About this exercise
In the entries that follow, find the line containing "fx_px: 7118"; from there, copy every line exactly through the line containing "fx_px: 1468".
_ _ _
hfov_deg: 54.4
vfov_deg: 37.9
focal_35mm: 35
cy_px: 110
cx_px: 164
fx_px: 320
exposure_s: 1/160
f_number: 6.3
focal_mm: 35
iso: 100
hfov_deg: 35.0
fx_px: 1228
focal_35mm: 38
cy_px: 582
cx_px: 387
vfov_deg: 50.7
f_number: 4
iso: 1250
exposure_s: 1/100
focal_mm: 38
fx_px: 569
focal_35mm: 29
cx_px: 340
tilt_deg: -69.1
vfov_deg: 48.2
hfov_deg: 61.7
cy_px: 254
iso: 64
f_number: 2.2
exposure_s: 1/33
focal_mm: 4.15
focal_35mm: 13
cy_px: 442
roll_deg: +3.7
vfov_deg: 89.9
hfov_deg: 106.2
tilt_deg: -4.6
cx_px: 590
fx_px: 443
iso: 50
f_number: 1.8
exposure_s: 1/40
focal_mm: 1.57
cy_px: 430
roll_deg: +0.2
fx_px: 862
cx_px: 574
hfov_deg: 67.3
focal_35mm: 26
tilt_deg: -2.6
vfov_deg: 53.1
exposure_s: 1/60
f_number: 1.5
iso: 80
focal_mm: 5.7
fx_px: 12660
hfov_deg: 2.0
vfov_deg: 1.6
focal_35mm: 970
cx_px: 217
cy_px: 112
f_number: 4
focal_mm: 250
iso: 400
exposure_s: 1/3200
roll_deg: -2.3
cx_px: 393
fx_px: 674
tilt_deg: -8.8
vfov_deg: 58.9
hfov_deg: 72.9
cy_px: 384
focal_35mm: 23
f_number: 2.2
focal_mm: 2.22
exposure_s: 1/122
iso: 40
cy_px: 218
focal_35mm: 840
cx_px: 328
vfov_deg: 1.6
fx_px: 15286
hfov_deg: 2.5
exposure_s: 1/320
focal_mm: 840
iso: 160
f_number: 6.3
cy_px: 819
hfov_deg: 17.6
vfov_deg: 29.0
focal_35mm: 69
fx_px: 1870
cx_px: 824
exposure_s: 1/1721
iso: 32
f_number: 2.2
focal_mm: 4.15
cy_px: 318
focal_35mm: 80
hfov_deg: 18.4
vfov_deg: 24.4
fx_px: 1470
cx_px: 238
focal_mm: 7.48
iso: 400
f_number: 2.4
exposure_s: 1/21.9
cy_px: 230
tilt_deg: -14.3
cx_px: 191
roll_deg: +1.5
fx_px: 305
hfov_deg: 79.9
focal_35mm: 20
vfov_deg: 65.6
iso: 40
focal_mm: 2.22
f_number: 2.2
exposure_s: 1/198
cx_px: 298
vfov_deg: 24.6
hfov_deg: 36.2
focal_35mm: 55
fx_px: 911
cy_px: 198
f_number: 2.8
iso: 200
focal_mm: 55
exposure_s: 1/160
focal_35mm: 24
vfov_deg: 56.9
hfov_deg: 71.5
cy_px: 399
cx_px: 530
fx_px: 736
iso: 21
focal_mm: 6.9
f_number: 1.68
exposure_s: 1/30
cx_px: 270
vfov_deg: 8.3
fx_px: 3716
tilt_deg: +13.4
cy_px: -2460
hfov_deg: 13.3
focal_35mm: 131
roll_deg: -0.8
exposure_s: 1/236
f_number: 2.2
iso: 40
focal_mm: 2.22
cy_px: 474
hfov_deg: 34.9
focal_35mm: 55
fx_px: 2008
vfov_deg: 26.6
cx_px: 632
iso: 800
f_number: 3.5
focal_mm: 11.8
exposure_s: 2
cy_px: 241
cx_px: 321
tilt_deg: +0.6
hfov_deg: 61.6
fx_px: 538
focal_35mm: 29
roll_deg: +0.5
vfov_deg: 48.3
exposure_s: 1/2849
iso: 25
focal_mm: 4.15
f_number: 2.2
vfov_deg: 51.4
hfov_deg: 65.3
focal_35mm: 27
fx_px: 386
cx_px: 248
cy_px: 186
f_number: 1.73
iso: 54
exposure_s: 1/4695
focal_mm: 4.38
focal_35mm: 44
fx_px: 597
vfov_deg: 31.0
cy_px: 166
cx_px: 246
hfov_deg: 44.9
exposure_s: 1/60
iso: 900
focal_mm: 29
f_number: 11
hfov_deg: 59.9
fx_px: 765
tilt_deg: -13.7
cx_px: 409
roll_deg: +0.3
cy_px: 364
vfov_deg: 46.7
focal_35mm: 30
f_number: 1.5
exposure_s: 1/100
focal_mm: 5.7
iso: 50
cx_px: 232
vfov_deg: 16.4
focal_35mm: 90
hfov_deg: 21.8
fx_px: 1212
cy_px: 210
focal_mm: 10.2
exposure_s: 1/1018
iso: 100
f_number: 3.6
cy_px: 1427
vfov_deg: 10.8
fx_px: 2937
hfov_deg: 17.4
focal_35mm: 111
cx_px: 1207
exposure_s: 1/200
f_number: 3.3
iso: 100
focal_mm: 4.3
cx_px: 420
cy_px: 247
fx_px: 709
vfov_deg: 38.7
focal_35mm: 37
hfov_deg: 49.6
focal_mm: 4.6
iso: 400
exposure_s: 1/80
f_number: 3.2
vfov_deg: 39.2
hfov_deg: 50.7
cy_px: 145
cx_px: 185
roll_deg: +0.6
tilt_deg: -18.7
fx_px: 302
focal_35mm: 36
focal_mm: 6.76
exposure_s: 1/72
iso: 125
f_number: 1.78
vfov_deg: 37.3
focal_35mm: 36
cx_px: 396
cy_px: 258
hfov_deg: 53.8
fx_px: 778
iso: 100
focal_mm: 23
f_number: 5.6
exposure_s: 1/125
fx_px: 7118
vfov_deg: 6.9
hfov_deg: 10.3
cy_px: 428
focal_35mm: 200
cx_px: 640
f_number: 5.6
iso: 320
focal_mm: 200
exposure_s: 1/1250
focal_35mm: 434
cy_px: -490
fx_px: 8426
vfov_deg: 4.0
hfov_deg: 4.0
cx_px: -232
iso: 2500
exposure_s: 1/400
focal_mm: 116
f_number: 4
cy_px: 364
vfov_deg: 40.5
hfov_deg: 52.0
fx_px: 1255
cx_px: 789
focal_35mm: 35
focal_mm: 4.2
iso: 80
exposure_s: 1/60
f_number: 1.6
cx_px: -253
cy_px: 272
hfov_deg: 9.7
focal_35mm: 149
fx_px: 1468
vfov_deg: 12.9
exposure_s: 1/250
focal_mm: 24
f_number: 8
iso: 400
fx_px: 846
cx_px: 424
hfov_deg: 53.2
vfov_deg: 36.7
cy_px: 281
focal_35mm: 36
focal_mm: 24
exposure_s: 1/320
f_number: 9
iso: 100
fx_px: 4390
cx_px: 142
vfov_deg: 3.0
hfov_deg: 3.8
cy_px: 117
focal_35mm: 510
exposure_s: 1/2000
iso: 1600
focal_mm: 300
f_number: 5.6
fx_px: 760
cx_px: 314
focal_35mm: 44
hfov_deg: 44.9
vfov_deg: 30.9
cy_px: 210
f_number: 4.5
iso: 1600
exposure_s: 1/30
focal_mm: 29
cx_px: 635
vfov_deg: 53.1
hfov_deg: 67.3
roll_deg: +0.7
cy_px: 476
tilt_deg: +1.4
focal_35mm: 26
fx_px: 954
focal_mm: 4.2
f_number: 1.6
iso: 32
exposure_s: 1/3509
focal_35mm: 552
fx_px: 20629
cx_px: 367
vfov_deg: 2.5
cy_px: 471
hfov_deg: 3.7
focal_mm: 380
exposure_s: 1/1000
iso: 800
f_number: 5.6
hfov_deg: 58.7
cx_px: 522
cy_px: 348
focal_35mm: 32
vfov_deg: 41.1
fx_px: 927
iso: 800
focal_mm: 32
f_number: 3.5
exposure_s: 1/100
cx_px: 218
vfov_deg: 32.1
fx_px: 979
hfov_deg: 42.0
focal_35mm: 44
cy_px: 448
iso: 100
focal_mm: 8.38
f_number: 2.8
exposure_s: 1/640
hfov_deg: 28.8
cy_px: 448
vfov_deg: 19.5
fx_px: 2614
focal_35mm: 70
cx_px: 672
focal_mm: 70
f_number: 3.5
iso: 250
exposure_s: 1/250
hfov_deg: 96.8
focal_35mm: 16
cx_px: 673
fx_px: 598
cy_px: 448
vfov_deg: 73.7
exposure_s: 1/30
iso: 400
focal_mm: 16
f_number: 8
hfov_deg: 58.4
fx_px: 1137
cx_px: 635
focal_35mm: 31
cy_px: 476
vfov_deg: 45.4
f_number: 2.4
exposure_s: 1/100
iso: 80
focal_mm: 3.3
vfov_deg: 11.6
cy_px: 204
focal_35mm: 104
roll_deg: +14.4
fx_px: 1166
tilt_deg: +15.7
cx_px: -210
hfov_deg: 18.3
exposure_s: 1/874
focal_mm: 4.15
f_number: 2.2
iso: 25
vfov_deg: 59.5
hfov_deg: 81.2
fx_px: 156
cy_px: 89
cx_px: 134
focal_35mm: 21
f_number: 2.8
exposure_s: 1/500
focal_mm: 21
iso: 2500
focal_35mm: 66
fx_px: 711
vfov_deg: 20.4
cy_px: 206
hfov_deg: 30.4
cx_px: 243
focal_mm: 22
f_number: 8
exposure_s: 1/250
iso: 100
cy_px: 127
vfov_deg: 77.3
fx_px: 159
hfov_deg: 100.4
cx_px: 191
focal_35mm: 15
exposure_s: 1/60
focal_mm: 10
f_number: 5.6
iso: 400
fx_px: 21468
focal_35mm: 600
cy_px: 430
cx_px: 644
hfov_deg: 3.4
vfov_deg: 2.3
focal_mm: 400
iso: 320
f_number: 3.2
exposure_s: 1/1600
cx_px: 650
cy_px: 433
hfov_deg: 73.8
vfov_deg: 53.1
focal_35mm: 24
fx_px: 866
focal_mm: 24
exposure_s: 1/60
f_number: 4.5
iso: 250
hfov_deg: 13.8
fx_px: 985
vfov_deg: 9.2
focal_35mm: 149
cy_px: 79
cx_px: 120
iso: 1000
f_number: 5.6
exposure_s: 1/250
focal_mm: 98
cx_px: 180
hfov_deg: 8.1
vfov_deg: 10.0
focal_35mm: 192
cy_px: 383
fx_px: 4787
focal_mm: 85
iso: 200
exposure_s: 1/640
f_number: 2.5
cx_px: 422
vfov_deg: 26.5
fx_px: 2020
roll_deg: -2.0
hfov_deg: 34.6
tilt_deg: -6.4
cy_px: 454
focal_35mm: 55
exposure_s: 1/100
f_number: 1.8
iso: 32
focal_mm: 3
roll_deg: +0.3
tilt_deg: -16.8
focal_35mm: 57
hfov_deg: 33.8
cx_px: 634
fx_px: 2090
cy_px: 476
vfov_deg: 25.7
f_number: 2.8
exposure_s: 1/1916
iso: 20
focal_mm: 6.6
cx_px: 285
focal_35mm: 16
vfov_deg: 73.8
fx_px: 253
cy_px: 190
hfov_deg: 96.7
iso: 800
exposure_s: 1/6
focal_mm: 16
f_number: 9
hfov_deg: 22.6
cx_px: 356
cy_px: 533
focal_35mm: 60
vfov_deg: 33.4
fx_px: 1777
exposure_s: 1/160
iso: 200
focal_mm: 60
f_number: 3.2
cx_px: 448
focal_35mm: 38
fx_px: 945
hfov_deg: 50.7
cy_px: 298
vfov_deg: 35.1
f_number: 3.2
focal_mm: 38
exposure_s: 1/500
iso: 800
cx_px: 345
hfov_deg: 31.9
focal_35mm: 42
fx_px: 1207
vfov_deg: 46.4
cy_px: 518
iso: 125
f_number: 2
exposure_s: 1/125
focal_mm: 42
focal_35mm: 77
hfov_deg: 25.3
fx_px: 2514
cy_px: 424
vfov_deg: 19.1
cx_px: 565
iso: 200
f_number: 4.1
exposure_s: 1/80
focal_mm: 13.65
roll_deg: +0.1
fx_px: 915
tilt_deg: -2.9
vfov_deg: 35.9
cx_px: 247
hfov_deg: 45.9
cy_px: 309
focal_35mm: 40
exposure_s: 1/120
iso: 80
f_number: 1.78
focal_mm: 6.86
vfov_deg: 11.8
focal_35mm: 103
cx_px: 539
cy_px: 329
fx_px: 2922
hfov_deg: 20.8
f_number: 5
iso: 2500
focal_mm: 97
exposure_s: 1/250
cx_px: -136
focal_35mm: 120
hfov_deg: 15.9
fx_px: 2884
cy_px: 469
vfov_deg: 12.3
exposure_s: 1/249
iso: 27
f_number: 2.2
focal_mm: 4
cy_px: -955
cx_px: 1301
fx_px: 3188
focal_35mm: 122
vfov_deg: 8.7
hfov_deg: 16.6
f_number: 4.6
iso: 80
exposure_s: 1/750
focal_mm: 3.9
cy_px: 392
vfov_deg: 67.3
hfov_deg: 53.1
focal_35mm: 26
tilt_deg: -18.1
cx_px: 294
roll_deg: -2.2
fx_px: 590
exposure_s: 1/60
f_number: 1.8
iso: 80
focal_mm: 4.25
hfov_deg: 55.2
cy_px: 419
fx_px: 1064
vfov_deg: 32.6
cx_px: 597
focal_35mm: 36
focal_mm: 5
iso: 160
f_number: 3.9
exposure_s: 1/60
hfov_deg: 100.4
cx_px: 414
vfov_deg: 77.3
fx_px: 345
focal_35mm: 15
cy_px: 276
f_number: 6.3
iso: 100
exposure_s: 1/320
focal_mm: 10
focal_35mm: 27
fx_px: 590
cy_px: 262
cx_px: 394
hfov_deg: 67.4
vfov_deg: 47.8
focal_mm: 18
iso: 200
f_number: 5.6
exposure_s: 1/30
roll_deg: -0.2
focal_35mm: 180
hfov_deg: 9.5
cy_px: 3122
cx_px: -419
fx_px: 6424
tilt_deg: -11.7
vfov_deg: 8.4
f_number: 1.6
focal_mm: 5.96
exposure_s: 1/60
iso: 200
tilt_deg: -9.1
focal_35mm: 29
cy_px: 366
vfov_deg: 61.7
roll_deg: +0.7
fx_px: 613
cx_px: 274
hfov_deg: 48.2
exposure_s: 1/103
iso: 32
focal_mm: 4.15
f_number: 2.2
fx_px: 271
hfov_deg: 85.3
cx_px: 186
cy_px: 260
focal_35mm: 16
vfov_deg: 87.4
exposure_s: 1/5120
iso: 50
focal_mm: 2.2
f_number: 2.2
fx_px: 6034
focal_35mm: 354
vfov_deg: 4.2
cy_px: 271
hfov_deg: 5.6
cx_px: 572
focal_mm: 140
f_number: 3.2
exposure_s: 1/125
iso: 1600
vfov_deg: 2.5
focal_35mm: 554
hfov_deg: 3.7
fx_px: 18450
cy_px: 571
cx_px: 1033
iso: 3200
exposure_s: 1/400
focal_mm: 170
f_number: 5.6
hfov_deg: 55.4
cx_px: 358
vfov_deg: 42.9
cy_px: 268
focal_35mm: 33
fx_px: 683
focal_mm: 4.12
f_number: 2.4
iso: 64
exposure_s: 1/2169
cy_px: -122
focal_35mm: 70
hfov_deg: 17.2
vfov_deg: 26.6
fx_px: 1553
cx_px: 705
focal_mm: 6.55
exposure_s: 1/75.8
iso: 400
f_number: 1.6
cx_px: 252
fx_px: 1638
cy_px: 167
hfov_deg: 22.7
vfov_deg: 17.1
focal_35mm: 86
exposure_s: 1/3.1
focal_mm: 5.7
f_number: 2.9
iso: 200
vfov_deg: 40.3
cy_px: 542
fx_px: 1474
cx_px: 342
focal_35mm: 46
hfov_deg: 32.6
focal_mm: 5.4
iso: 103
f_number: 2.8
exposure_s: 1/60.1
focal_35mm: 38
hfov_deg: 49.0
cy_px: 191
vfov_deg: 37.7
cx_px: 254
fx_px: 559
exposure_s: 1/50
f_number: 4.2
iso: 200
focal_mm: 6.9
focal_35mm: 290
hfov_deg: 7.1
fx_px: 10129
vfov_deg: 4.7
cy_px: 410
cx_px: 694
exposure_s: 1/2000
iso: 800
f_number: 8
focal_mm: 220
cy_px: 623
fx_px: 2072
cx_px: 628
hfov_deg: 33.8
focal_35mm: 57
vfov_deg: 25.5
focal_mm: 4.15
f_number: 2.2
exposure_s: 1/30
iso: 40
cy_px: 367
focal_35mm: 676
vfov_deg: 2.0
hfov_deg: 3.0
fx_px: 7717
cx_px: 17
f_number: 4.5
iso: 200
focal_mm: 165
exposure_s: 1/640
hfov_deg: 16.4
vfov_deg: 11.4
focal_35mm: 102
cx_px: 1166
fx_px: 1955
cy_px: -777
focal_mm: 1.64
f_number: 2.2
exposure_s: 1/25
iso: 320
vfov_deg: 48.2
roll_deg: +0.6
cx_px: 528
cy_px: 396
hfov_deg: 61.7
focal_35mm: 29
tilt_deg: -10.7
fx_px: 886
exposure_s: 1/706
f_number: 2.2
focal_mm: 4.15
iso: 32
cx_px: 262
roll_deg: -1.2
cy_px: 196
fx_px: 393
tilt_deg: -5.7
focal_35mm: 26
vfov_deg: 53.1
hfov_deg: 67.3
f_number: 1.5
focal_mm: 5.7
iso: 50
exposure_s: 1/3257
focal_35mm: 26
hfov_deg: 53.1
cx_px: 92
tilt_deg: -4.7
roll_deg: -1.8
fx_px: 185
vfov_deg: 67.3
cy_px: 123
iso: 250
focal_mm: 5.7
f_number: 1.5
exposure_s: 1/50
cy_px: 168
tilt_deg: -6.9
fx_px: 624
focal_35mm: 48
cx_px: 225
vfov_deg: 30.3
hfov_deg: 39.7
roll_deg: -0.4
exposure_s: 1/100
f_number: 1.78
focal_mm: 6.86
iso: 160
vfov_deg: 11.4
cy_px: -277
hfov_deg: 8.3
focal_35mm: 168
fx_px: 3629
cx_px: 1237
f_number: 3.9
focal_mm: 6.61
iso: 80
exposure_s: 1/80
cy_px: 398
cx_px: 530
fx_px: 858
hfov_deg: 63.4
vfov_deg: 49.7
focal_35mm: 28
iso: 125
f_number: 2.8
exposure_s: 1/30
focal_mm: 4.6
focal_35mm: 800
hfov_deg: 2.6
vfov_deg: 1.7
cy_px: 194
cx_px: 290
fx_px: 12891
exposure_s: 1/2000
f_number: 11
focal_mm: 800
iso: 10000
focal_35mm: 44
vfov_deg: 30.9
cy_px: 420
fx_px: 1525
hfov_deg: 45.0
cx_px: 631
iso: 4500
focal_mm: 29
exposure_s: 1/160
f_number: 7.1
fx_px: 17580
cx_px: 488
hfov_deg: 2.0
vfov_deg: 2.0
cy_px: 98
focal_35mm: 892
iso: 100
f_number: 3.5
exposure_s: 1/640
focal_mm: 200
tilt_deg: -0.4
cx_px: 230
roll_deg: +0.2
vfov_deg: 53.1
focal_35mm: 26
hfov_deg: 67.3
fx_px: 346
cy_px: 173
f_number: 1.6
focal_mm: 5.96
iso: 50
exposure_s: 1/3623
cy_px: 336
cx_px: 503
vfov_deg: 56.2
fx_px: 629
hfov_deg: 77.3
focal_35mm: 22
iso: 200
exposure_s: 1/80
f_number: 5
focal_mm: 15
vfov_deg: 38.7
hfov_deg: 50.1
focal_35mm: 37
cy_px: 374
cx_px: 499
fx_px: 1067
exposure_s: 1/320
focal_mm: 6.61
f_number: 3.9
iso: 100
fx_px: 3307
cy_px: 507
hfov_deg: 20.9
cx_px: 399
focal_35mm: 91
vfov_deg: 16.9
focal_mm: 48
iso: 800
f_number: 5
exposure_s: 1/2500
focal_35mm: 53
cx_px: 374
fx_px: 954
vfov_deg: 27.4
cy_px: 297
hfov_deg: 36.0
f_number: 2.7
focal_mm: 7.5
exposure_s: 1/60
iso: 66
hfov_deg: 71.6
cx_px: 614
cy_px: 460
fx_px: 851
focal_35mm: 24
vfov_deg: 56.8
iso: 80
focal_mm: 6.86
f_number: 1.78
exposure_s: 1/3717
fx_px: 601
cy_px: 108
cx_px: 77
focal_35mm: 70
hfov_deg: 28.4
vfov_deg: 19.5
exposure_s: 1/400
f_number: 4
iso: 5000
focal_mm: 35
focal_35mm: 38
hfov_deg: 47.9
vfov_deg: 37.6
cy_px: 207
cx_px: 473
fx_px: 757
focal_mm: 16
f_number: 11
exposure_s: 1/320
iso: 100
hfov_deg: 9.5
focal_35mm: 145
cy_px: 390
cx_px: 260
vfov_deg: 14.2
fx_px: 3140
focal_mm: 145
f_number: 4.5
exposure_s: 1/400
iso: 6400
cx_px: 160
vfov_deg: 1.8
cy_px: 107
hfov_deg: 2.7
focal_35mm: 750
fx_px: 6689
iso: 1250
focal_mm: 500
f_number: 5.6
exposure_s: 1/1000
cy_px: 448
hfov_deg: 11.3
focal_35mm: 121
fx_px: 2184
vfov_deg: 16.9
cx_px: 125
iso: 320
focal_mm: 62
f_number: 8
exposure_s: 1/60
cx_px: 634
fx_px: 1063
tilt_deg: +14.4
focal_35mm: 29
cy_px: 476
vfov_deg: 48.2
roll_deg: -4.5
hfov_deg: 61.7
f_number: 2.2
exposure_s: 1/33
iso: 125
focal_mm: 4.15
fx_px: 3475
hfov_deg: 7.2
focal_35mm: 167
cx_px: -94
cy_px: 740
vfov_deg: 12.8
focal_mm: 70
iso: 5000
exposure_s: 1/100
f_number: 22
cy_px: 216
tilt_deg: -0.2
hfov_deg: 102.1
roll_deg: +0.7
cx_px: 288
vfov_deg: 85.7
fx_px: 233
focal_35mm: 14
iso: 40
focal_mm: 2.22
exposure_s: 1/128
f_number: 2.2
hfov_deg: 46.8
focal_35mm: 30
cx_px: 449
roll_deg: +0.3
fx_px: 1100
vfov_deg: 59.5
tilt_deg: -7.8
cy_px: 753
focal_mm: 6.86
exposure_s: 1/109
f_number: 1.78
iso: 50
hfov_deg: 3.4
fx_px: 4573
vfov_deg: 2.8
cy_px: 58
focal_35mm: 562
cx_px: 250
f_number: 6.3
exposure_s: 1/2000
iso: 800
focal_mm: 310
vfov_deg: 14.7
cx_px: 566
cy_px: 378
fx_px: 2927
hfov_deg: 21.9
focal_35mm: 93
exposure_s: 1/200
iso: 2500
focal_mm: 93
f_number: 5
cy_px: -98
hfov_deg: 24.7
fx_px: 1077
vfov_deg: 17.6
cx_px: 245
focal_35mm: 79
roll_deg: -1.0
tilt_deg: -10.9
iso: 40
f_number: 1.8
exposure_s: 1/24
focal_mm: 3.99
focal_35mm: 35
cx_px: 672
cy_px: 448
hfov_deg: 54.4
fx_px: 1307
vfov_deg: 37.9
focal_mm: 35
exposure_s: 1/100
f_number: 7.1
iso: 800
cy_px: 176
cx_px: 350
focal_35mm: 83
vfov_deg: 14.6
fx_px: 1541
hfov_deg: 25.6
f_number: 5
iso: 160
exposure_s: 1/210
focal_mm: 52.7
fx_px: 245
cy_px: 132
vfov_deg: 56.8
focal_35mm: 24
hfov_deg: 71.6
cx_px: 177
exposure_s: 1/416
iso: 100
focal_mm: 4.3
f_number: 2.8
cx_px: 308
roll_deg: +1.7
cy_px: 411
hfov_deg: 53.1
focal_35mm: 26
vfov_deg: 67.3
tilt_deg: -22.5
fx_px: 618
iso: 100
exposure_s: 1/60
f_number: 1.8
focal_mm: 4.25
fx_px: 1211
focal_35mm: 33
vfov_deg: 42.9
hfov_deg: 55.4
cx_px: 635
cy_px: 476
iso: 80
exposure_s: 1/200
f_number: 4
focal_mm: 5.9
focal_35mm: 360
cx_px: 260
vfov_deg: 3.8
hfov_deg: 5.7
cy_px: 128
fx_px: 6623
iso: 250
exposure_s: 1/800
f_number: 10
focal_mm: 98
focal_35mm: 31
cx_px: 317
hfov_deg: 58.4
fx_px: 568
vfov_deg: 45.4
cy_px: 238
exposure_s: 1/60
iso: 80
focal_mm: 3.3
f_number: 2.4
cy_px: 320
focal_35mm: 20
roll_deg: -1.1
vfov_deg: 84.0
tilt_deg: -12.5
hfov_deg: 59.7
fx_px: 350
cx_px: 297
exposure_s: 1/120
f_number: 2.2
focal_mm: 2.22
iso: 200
_ _ _
Solution to this exercise
fx_px: 7118
vfov_deg: 6.9
hfov_deg: 10.3
cy_px: 428
focal_35mm: 200
cx_px: 640
f_number: 5.6
iso: 320
focal_mm: 200
exposure_s: 1/1250
focal_35mm: 434
cy_px: -490
fx_px: 8426
vfov_deg: 4.0
hfov_deg: 4.0
cx_px: -232
iso: 2500
exposure_s: 1/400
focal_mm: 116
f_number: 4
cy_px: 364
vfov_deg: 40.5
hfov_deg: 52.0
fx_px: 1255
cx_px: 789
focal_35mm: 35
focal_mm: 4.2
iso: 80
exposure_s: 1/60
f_number: 1.6
cx_px: -253
cy_px: 272
hfov_deg: 9.7
focal_35mm: 149
fx_px: 1468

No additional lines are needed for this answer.